*PROMPT:*
For the listing below, output exactly the lines from the line with "16: (884, 40, 1.03)" up to and including the line with "39: (188, 444, 0.91)", and no other lines.

*PROVIDED DATA:*

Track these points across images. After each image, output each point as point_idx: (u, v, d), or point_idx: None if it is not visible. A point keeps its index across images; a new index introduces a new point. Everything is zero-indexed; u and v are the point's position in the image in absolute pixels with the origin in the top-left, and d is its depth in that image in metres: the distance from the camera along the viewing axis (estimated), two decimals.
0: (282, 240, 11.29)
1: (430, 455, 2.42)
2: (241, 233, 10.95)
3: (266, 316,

...

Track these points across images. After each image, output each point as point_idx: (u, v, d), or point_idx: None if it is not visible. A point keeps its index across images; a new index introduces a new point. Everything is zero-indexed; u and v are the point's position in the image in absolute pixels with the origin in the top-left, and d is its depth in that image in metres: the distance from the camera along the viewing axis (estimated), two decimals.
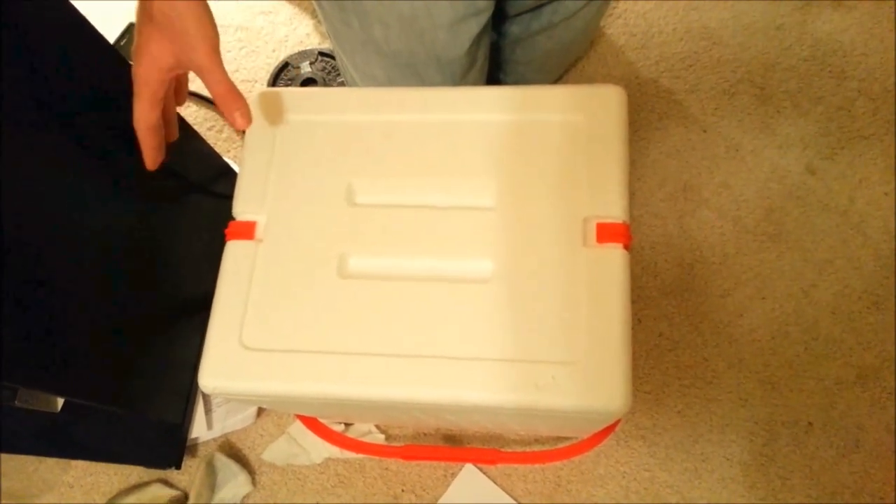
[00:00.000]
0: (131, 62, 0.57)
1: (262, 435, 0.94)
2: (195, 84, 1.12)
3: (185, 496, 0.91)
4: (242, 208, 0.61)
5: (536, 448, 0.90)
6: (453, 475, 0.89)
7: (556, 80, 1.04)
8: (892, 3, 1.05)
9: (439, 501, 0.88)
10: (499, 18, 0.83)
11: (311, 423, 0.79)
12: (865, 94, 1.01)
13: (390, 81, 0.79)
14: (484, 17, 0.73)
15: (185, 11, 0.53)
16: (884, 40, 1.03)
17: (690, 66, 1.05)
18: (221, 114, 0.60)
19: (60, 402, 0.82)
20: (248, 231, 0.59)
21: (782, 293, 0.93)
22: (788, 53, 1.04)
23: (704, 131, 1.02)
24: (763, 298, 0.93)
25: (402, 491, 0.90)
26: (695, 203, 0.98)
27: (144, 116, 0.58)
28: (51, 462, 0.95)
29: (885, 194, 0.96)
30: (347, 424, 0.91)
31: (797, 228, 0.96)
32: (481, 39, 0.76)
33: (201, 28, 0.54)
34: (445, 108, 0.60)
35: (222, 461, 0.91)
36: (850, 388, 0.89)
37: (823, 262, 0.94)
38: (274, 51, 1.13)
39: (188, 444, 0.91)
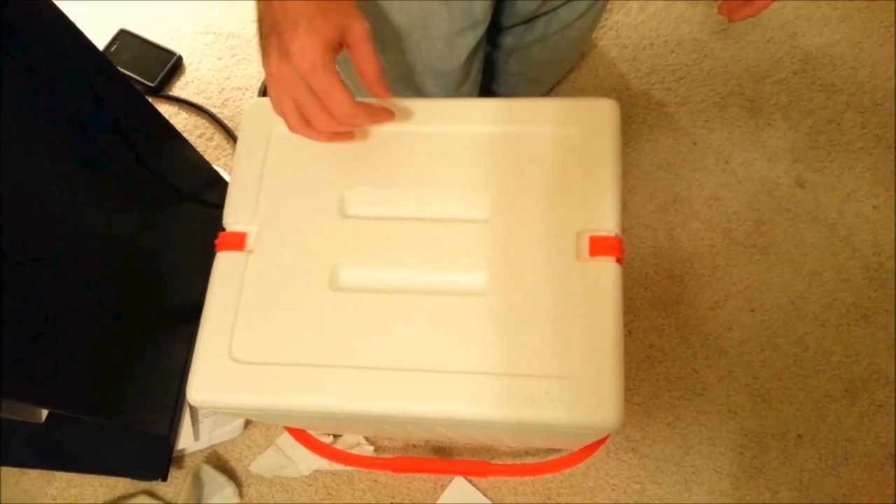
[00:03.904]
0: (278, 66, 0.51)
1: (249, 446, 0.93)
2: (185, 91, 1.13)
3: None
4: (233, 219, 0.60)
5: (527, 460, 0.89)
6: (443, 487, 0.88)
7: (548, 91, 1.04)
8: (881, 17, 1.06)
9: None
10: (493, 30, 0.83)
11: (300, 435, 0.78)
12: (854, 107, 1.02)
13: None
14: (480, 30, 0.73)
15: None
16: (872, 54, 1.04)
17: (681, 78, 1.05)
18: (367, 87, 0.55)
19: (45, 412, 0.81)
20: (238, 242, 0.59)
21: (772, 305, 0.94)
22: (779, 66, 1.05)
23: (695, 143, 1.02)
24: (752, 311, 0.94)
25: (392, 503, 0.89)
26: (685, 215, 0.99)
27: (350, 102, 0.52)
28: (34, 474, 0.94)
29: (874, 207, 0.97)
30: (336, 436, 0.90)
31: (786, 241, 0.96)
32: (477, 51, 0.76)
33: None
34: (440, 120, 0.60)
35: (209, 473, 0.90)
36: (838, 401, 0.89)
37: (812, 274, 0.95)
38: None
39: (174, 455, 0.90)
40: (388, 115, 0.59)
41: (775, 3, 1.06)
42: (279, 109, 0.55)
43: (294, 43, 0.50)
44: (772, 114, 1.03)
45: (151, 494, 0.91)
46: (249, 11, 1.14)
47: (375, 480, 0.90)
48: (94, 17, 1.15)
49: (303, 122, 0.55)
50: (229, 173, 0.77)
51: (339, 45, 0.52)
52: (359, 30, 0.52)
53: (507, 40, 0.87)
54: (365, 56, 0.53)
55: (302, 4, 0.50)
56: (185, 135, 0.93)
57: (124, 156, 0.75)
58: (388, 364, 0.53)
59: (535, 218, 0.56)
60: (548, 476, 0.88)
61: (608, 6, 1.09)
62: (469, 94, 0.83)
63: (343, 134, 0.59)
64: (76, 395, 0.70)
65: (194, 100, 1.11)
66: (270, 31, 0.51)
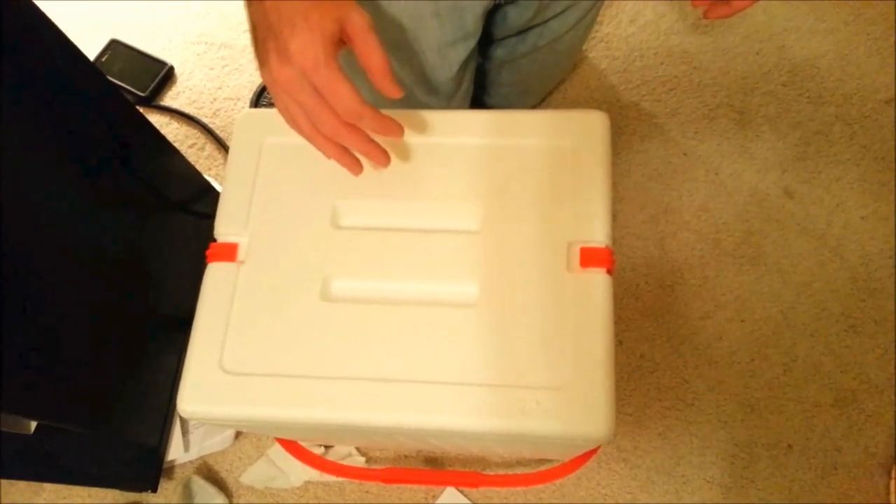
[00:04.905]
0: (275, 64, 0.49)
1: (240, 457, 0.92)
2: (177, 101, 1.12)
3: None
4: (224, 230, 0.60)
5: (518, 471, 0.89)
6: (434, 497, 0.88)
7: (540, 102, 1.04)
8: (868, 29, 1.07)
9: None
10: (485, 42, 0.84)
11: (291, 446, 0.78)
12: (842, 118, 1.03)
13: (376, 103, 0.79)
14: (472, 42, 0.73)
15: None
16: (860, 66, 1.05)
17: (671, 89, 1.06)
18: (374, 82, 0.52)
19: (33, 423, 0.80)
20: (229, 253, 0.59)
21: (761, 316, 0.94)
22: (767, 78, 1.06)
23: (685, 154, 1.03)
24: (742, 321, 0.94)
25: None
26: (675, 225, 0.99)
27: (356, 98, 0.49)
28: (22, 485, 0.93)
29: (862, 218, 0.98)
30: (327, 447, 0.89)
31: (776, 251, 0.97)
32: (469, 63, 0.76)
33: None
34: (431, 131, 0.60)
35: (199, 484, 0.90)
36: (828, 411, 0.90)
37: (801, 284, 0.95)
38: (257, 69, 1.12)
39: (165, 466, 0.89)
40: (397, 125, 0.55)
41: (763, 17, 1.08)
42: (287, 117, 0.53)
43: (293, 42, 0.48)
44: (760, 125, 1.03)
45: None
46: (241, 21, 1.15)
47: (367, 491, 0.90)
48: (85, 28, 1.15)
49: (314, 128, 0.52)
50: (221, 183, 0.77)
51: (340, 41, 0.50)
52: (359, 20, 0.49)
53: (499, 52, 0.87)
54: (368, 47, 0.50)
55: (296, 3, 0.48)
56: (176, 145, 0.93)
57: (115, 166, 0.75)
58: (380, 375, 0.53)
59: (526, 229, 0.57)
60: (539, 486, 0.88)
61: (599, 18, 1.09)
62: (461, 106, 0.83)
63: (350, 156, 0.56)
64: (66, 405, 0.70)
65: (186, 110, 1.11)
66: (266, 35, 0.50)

*WRITTEN SOLUTION:*
16: (884, 40, 1.03)
17: (690, 66, 1.05)
18: (221, 114, 0.60)
19: (60, 402, 0.82)
20: (248, 231, 0.59)
21: (782, 293, 0.93)
22: (788, 53, 1.04)
23: (704, 131, 1.02)
24: (763, 298, 0.93)
25: (402, 491, 0.90)
26: (695, 203, 0.98)
27: (144, 116, 0.58)
28: (51, 462, 0.95)
29: (885, 194, 0.96)
30: (347, 424, 0.91)
31: (797, 228, 0.96)
32: (481, 39, 0.76)
33: (201, 28, 0.54)
34: (445, 108, 0.60)
35: (222, 461, 0.91)
36: (850, 388, 0.89)
37: (823, 262, 0.94)
38: (274, 51, 1.13)
39: (188, 444, 0.91)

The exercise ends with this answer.